3 Exercises To Help With Most Cases Of Shoulder Pain

3 Exercises To Help With Most Cases Of Shoulder Pain

Anyone who has had shoulder pain knows how incredibly painful it can be. Just trying to do everyday activities like carrying groceries or working at the computer can seem pretty debilitating.

People with shoulder pain often get diagnosed with “impingement syndrome” or “rotator cuff tendinitis” by their doctors. If the diagnosis is nothing severe like a torn muscle/tendon, fracture, or even a bursitis, exercise and anti-inflammatory drugs are usually what the doctor suggests.

So, you usually get a prescription for a non-steroidal anti-inflammatory drug, or, NSAID, such as Naproxen or Motrin. The typical “take two of these and call me in the morning” type doctor visit.

Disclaimer: This article is not meant to be medical advice for anyone reading it. However, as a physical therapist, a lot of my personal patients ask me what is the best exercises to do to get rid of shoulder pain. I have to tell them that there are definitely some that they actually want to avoid. These are generally the “pushing” exercises.

Because most cases of shoulder pain are due to “impingement” problems, pushing exercises typically make these symptoms worse. The reason this happens is that when you things like overhead or bench presses (or anything like these), it can cause the tendons of the shoulder to be pinched between the arm bone and the shoulder blade. This is the real cause of most cases of shoulder pain.

What you want to do are exercises that actually open the gap between these two bones. When you increase the relative space between the humerus and the scapula, you relieve the pressure on the tissues which leads to a decrease in inflammation. This in turn will lead to an increase in circulation to the area and allow some healing to take place.

Along with icing the area, the 3 exercises that I recommend people do are 1) shrugs, 2) lat pulldowns, and 3) triceps push downs When doing them, I have found it best to use a minimal to moderate amount of weight. Remember, this isn’t strength training. All you are trying to do is sufficiently activate the target muscles so as to give yourself some pain relief.

Let me go over the rationale for each of these exercises.


Doing shrugs, whether straight up and down or in a circular motion, actually will draw the scapula back and down. The shrugging motion hits the upper and middle traps, as well as the rhomboid muscles ( these are the major muscles, but not the only muscles the exercise hits).

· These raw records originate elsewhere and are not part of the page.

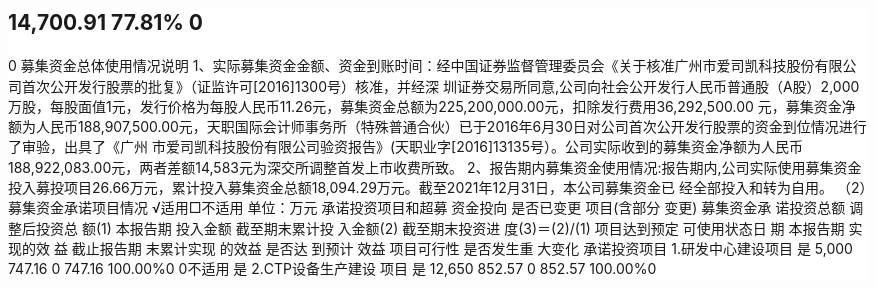 14,700.91
77.81%
0
--
0
募集资金总体使用情况说明
1、实际募集资金金额、资金到账时间：经中国证券监督管理委员会《关于核准广州市爱司凯科技股份有限公司首次公开发行股票的批复》（证监许可[2016]1300号）核准，并经深
圳证券交易所同意,公司向社会公开发行人民币普通股（A股）2,000万股，每股面值1元，发行价格为每股人民币11.26元，募集资金总额为225,200,000.00元，扣除发行费用36,292,500.00
元，募集资金净额为人民币188,907,500.00元，天职国际会计师事务所（特殊普通合伙）已于2016年6月30日对公司首次公开发行股票的资金到位情况进行了审验，出具了《广州
市爱司凯科技股份有限公司验资报告》(天职业字[2016]13135号）。公司实际收到的募集资金净额为人民币188,922,083.00元，两者差额14,583元为深交所调整首发上市收费所致。
2、报告期内募集资金使用情况:报告期内,公司实际使用募集资金投入募投项目26.66万元，累计投入募集资金总额18,094.29万元。截至2021年12月31日，本公司募集资金已
经全部投入和转为自用。
（2）募集资金承诺项目情况
√适用□不适用
单位：万元
承诺投资项目和超募
资金投向
是否已变更
项目(含部分
变更)
募集资金承
诺投资总额
调整后投资总
额(1)
本报告期
投入金额
截至期末累计投
入金额(2)
截至期末投资进
度(3)＝(2)/(1)
项目达到预定
可使用状态日
期
本报告期
实现的效
益
截止报告期
末累计实现
的效益
是否达
到预计
效益
项目可行性
是否发生重
大变化
承诺投资项目
1.研发中心建设项目
是
5,000
747.16
0
747.16
100.00%0
0不适用
是
2.CTP设备生产建设
项目
是
12,650
852.57
0
852.57
100.00%0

When the traps and rhomboids are activated, they actually work to bring the shoulder blade back and down. When the shoulder blade tips back, the “acromium process” is moved away from the upper arm bone and away from the tendons that are being pinched.

Lat Pulldowns

Moving on the latissimus pulldown exercise. The latissimus muscle attaches to the inside of the upper arm. It works to pull the upper arm behind the body. The pulldown motion will also recruit other minor muscles that will work along side the latissimus to reposition the arm bone is a more proper place

As a secondary added benefit, doing a lat pull down will also draw the shoulder blades back and away from the upper arm. This will provide even more relief of pressure on the sore spots.

Triceps Push Downs

A frequent offender in shoulder pain cases is the biceps tendon. The long head of the biceps to be specific. This is because this small tendon goes up and over the front of the shoulder joint and attaches to the top part of the shoulder joint itself. So, to deal with shoulder pain, you need a good exercise to relieve some of the pressure and tension on the biceps muscles.

The triceps push down is just such an exercise. When you do the exercise correctly with fixed elbows at your side, you isolate the working triceps muscles. This in turn will actually reduce the tension and pain in the biceps muscle and give even more shoulder pain relief.

When you work the triceps, the brain has to relax the biceps. This automatic and neurological relaxation relieves the muscular tension on the front side of the arm and brings a good deal of pain reduction to the inflamed and irritated tissues on the front of the arm and into the joint.

When starting out with these 3 exercises, the important thing to remember is that you don’t need to be aggressive when doing them. Your reps should be relatively slow and deliberate. Shoot for 10-15 reps and no more than 3 sets. Your weight should be minimal to moderate. Just enough for you to feel the resistance. Be aware of any signs of increase in pain or symptoms and stop the exercises if you feel any increase in pain.

It’s good for anyone trying to get rid of shoulder pain to avoid all other types of upper body work until your shoulder pain has been totally resolved for at least a week. 2-3 weeks.

Remember, consult your own physical therapist or doctor and see what they say before you jump into doing any type of exercise program for pain.